● Action item
Could you print the stretch of lines below from the one with "статьей 28 настоящего" through the one with "trabalho extraordinário com novo", exactly as they stand and without any pictures?

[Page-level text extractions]
================================

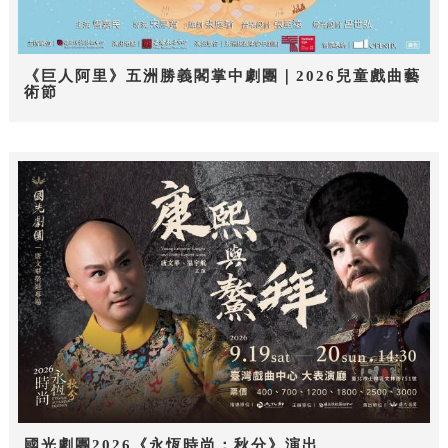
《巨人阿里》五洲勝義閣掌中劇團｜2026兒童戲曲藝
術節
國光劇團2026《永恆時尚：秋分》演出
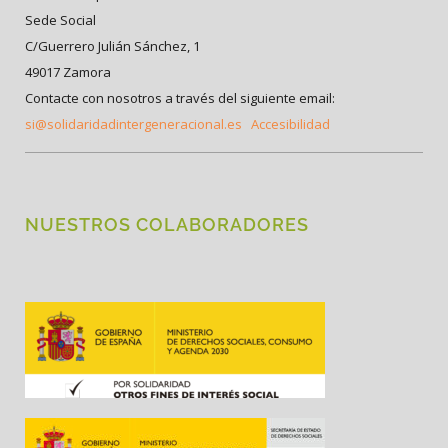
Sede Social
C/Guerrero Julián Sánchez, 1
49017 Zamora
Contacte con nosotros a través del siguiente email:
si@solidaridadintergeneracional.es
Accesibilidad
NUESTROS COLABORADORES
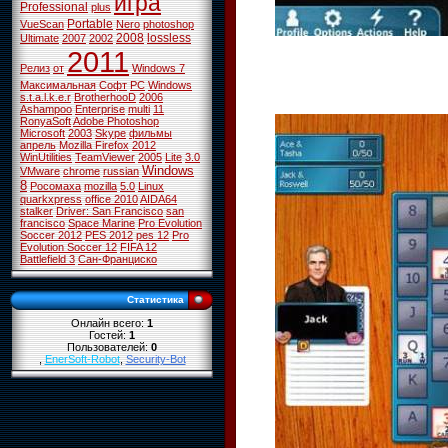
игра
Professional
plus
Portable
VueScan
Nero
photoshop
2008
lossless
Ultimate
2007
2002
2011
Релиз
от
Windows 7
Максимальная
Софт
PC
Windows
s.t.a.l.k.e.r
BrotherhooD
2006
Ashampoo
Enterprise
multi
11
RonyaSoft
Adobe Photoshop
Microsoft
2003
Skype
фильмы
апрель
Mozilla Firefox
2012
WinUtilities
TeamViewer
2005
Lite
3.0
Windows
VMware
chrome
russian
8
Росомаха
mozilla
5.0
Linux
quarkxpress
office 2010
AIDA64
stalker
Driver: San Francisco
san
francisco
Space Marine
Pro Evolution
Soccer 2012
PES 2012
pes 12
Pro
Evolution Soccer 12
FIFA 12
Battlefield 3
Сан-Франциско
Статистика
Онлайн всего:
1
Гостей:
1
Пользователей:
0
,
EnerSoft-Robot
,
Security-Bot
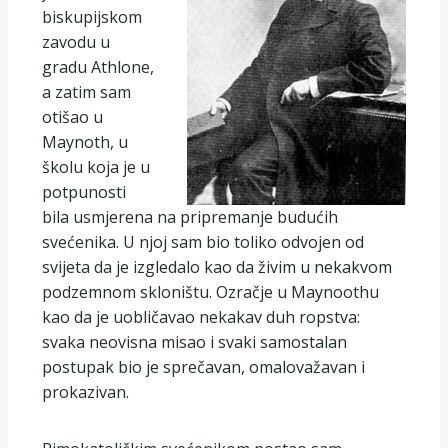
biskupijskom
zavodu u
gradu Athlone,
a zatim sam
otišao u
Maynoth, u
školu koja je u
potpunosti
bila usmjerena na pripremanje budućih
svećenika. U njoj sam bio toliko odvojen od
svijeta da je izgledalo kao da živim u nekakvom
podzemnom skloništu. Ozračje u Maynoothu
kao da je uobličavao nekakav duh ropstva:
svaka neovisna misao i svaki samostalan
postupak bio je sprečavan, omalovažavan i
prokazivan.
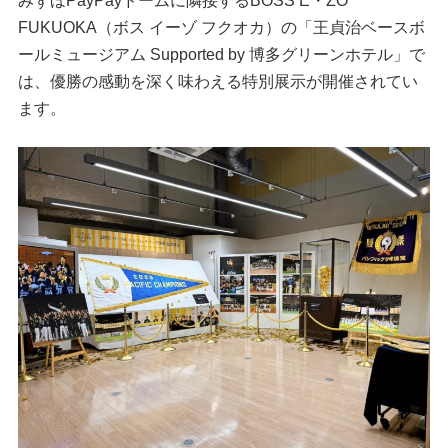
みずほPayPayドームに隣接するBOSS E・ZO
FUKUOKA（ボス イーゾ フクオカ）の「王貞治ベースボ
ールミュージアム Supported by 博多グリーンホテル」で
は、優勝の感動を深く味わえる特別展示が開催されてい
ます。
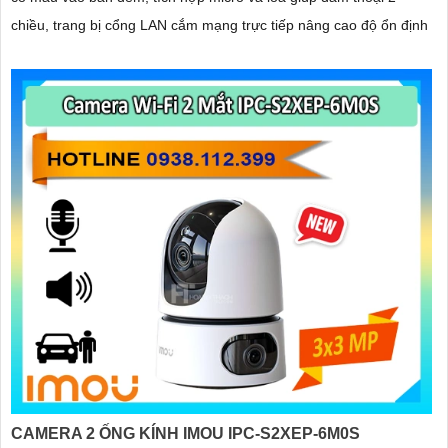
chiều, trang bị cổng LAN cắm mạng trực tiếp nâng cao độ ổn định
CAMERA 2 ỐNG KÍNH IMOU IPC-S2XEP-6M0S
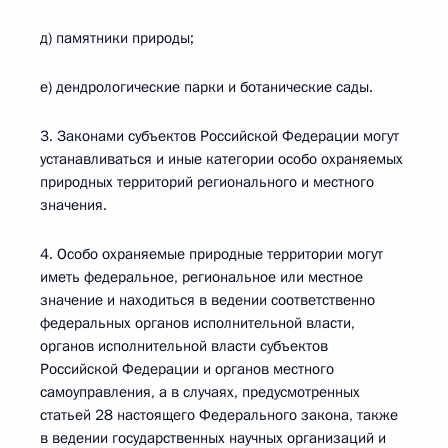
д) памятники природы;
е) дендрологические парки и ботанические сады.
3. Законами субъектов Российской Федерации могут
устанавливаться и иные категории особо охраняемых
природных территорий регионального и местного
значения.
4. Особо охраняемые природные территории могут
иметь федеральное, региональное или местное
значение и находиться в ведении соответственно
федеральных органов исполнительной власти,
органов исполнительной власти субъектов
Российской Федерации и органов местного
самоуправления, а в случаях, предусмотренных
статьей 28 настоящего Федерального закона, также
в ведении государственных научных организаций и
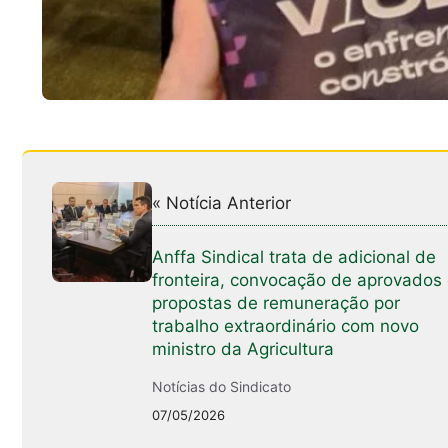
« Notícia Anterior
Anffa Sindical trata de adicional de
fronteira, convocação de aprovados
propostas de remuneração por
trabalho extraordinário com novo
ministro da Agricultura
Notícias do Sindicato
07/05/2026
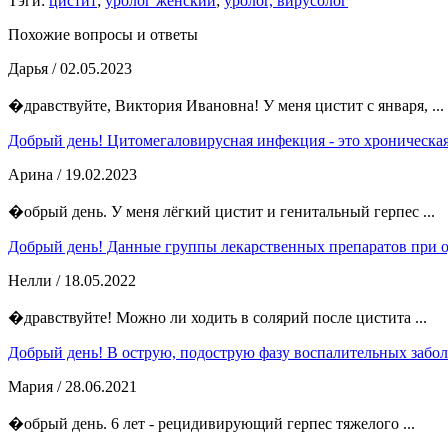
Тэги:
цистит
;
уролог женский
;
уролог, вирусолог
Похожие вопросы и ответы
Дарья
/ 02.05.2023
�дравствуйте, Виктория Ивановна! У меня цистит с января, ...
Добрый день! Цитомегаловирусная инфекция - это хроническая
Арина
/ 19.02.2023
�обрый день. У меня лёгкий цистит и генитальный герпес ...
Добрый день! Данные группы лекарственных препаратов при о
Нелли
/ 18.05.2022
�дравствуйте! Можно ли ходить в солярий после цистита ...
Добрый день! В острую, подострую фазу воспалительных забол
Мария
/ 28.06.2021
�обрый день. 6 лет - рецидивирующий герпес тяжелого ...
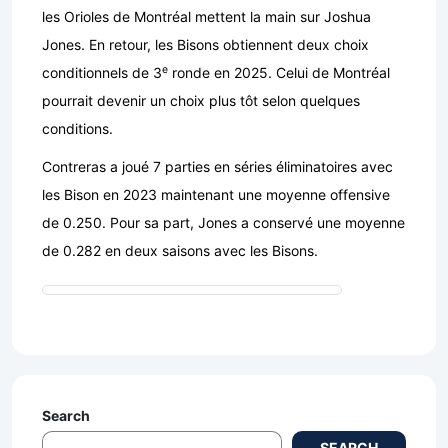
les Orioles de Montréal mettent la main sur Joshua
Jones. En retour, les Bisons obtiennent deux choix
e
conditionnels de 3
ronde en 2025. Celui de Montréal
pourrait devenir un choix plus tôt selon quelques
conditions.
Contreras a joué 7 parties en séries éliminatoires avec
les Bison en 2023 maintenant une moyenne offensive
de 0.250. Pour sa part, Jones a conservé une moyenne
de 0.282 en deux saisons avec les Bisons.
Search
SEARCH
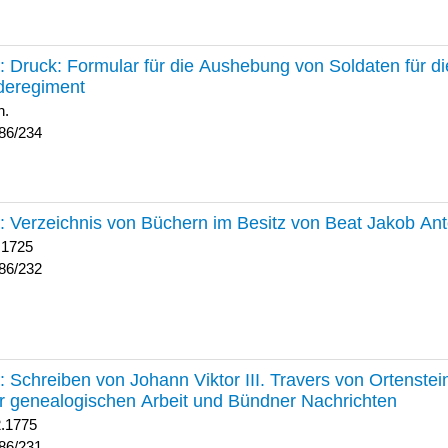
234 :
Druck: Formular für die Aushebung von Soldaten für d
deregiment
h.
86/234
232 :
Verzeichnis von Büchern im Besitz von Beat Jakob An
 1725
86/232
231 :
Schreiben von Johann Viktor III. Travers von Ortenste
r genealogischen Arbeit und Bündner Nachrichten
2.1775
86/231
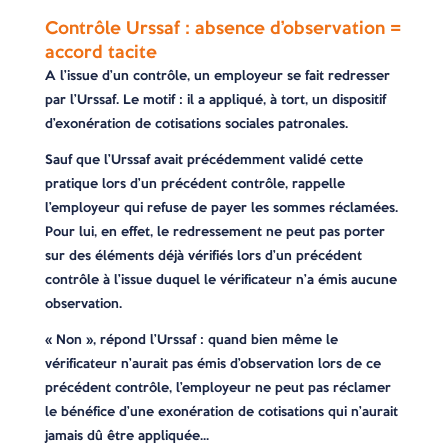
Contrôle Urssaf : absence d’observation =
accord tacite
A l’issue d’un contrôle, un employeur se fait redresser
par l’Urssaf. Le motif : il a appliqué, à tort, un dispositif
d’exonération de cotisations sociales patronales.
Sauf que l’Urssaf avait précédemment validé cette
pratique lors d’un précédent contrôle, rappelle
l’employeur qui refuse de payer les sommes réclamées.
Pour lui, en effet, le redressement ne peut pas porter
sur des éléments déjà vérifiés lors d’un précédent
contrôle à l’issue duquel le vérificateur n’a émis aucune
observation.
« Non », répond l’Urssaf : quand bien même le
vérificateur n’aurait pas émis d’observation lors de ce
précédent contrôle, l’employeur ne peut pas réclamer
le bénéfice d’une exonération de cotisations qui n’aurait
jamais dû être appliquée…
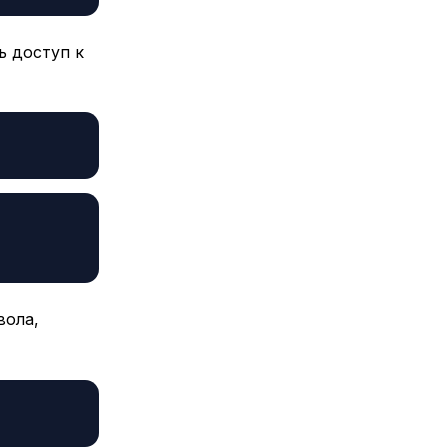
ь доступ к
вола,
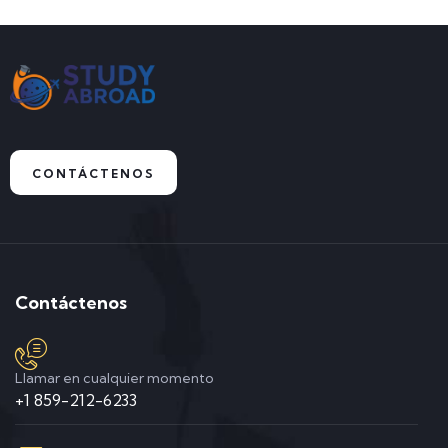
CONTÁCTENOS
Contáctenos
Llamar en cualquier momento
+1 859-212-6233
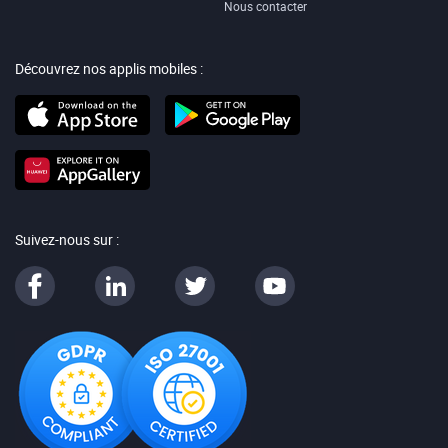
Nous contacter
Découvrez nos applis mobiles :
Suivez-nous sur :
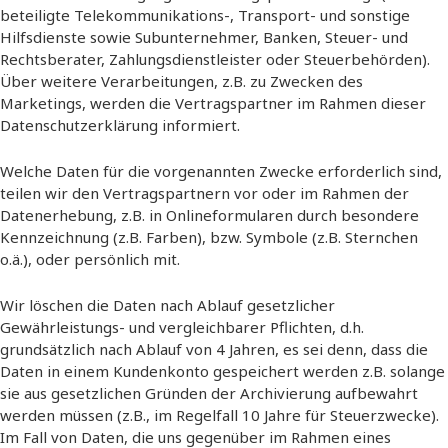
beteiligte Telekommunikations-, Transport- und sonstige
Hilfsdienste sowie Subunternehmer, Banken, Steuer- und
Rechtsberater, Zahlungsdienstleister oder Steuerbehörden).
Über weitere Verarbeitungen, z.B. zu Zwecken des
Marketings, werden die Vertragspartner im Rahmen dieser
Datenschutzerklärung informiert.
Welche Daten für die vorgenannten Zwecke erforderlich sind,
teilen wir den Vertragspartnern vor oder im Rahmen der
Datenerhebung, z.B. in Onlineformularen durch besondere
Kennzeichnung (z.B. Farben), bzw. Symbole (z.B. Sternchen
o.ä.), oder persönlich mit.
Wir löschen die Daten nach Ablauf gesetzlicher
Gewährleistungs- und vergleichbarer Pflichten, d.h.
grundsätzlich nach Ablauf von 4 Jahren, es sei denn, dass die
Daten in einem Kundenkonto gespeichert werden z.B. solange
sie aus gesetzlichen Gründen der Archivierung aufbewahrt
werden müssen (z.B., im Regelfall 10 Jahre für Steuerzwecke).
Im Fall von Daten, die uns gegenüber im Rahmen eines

================================

● Task answer
статьей 28 настоящего Федерального закона, также
в ведении государственных научных организаций и
« Notícia Anterior
Anffa Sindical trata de adicional de
fronteira, convocação de aprovados
propostas de remuneração por
trabalho extraordinário com novo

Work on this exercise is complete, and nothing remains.